▶ _What to produce_
Read each line of the material and note whether it contains "down". Give the number of such lines and nothing else.

▶ _Information shown_
= Beginning of Section =

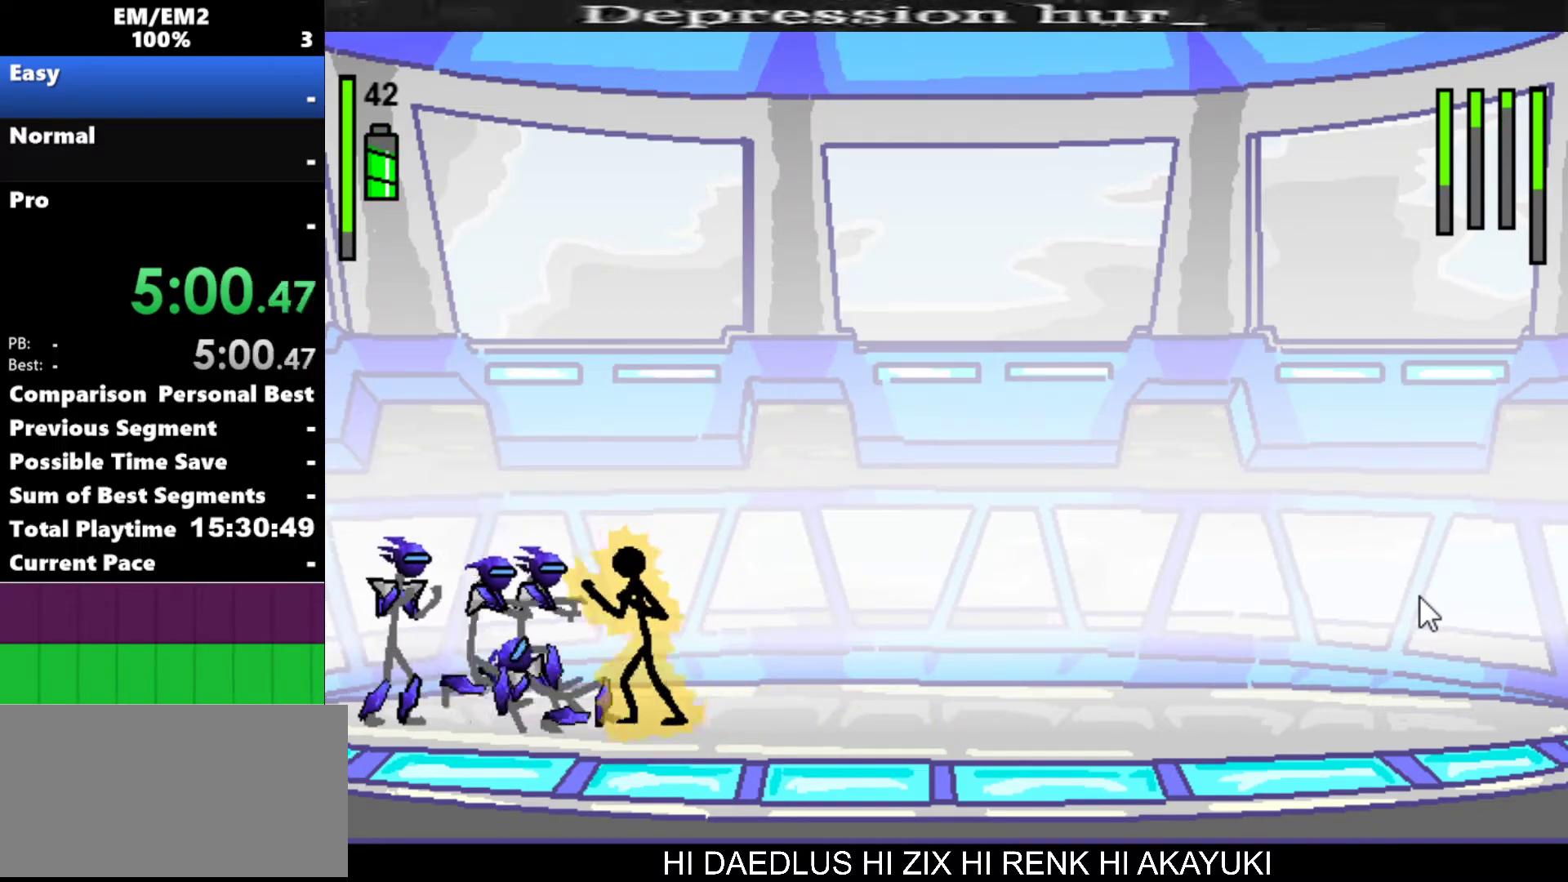
{"keys": ["s"], "events": [[67, "a", "down"], [67, "left", "down"], [100, "left", "up"], [350, "s", "down"], [400, "a", "up"]]}
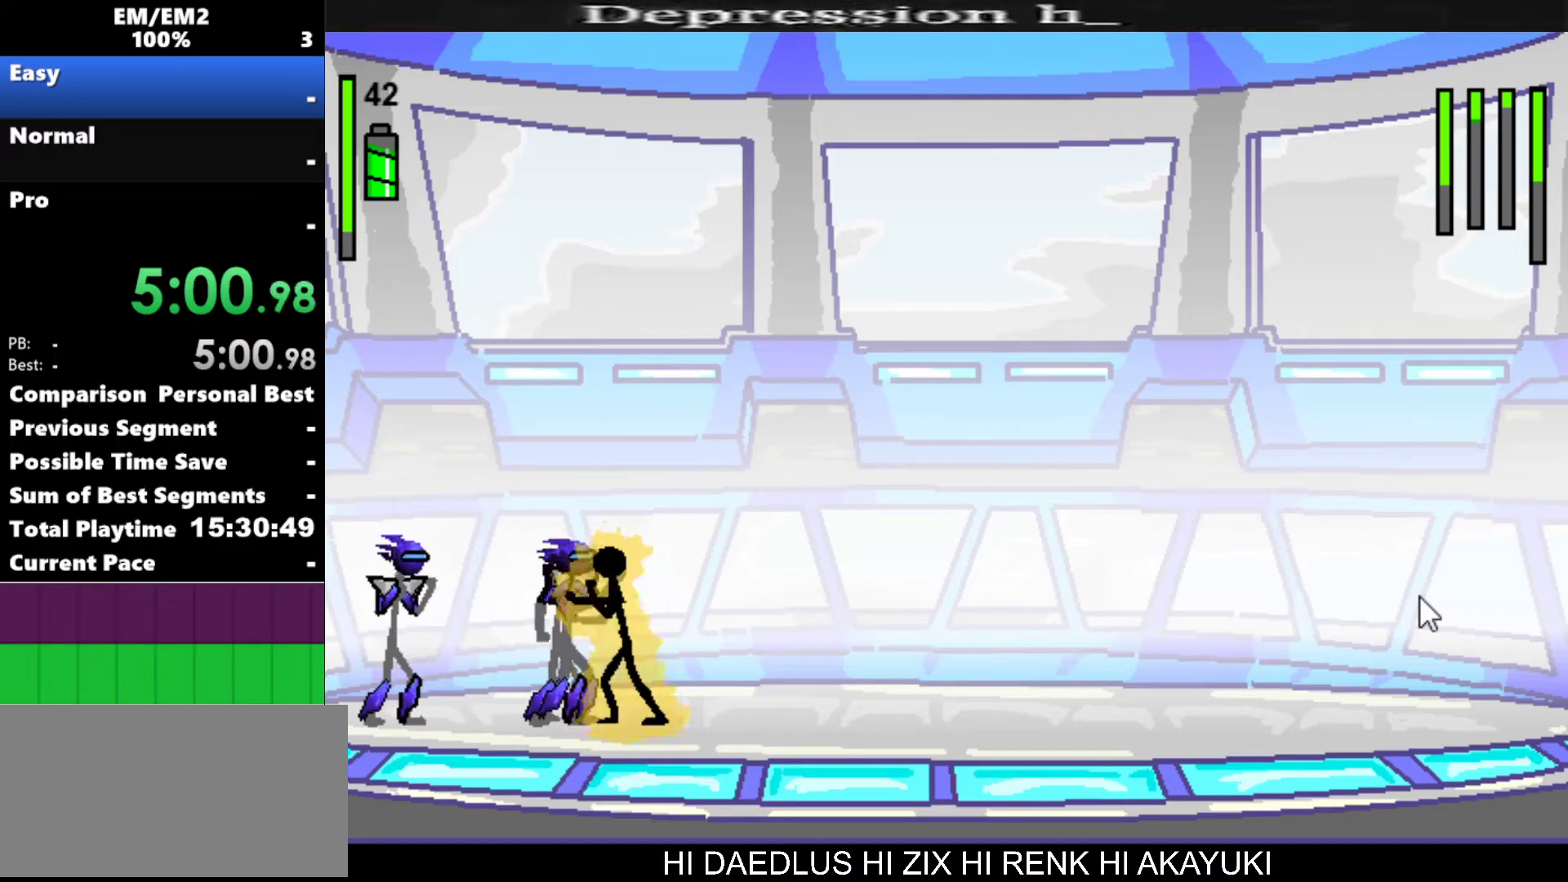
{"keys": ["s"], "events": []}
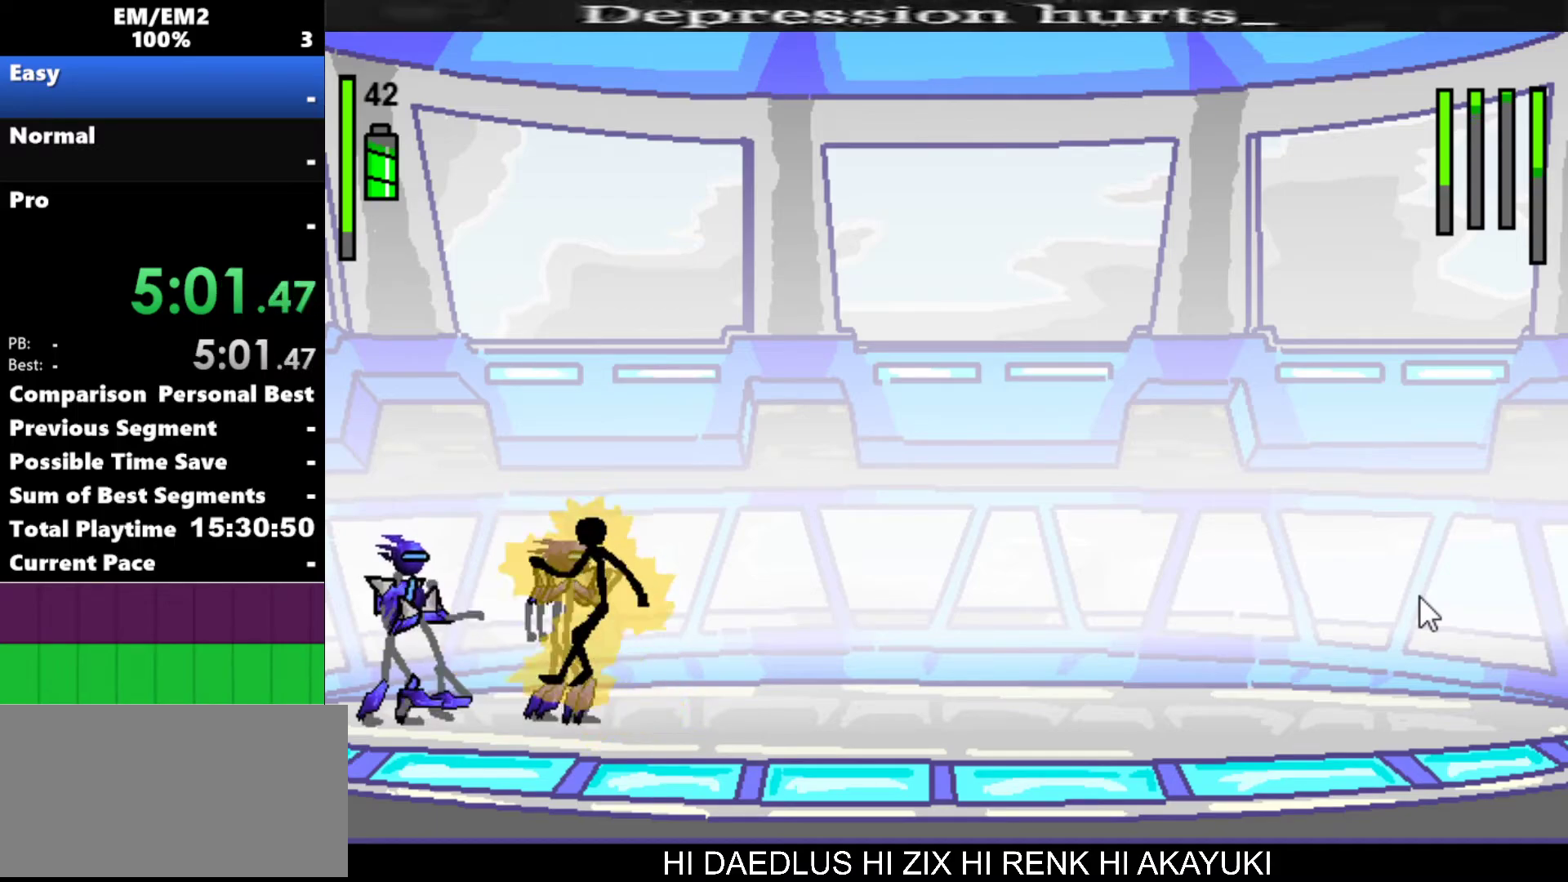
{"keys": [], "events": [[467, "s", "up"]]}
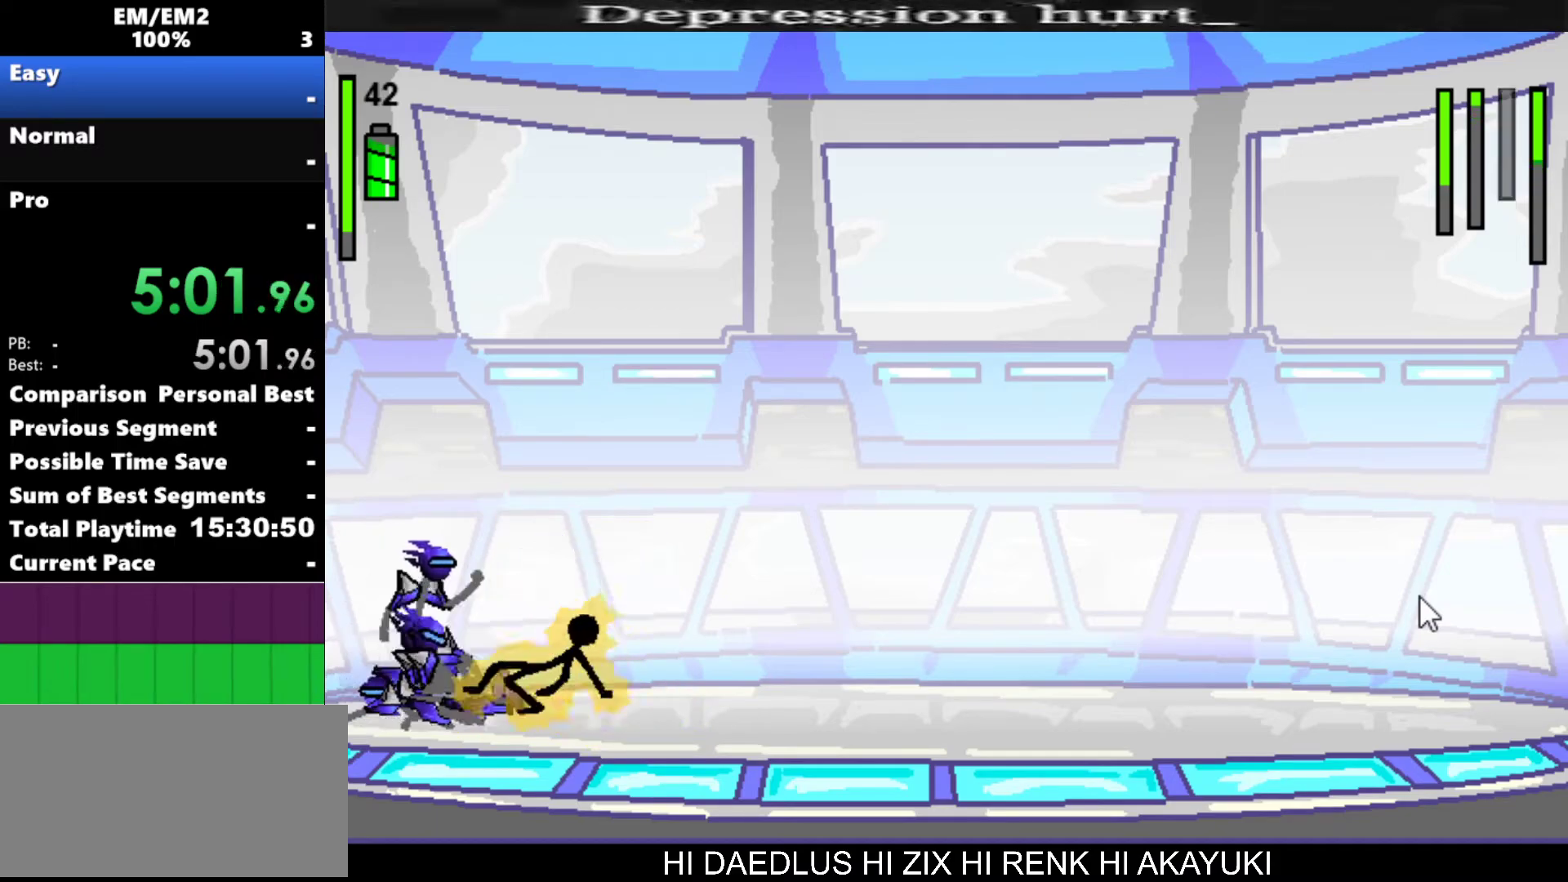
{"keys": ["right"], "events": [[433, "right", "down"]]}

= End of Section =

▶ _Final answer_
2